Effect of inhibitors on the substrate-dependent quenching of 9-aminoacridine fluorescence in inside-out membrane vesicles of Escherichia coli.

The effect of various inhibitors on the substrate-dependent quenching of the fluorescence of 9-aminoacridine was measured in inside-out membrane vesicles of Escherichia coli. The rate of fluorescence quenching in the presence of inhibitors was dependent on the rate of electron transfer through the respiratory chain with NADH, succinate, D-lactate or DL-glycerol 3-phosphate as substrates.
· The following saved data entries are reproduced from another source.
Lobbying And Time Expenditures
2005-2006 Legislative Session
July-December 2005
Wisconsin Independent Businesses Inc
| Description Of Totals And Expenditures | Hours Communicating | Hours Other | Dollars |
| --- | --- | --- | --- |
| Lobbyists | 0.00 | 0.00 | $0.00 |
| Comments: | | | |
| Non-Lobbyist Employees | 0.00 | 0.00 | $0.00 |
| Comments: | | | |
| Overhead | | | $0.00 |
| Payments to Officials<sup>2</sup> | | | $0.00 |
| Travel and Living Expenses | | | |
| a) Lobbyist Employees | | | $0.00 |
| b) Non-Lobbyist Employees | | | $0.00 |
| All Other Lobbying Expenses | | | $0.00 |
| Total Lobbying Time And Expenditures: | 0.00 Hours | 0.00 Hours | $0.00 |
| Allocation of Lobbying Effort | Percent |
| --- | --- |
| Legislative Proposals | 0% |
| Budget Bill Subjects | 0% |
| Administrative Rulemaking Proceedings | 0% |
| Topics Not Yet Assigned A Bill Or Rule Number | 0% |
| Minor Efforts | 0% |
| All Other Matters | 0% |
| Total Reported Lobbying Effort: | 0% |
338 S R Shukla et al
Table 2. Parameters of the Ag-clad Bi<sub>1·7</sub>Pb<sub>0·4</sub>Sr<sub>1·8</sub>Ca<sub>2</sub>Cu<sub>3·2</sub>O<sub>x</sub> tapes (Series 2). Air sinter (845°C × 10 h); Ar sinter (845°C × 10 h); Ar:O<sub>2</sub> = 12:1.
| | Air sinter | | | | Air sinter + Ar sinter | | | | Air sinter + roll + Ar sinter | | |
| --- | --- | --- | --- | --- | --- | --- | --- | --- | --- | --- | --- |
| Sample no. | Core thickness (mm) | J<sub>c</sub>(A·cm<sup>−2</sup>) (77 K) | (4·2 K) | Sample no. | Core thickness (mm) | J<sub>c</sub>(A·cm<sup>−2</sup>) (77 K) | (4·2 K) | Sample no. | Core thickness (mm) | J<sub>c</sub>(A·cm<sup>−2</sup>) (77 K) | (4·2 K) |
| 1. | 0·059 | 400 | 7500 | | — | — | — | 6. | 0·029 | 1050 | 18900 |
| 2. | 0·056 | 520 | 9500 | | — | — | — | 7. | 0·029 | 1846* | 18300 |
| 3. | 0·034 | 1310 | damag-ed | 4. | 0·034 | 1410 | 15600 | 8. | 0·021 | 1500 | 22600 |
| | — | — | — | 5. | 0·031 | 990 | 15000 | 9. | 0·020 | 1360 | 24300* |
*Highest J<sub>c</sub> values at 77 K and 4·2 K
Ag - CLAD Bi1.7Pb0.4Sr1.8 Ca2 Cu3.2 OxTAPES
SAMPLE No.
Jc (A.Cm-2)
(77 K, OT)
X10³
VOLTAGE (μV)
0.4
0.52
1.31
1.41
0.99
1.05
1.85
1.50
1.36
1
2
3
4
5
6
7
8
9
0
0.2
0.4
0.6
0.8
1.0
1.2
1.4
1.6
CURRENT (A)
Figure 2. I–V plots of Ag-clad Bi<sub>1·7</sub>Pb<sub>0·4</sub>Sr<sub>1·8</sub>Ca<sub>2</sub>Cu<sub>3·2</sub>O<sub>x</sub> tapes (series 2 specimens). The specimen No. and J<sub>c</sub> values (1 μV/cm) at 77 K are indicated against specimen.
Several patterns of response were given by the inhibitors. Inhibitors competitive with substrate, or those acting only on the dehydrogenases, gave a direct relationship between the extent of inhibition of oxidase activity and the rate of quenching. A biphasic relationship was given by 2-heptyl-4-hydroxyquinoline N-oxide and piericidin A which was due to these compounds acting both as inhibitors of the respiratory chain and, at higher concentrations, as uncoupling agents. Uncouplers inhibited fluorescence quenching with minimal inhibition of oxidase activity. The transmembrane pH difference was calculated from the extent of fluorescence quenching and the intravesicular volume. The maximum pH difference of 3.3--3.7 units was generated by each of the substrates tested.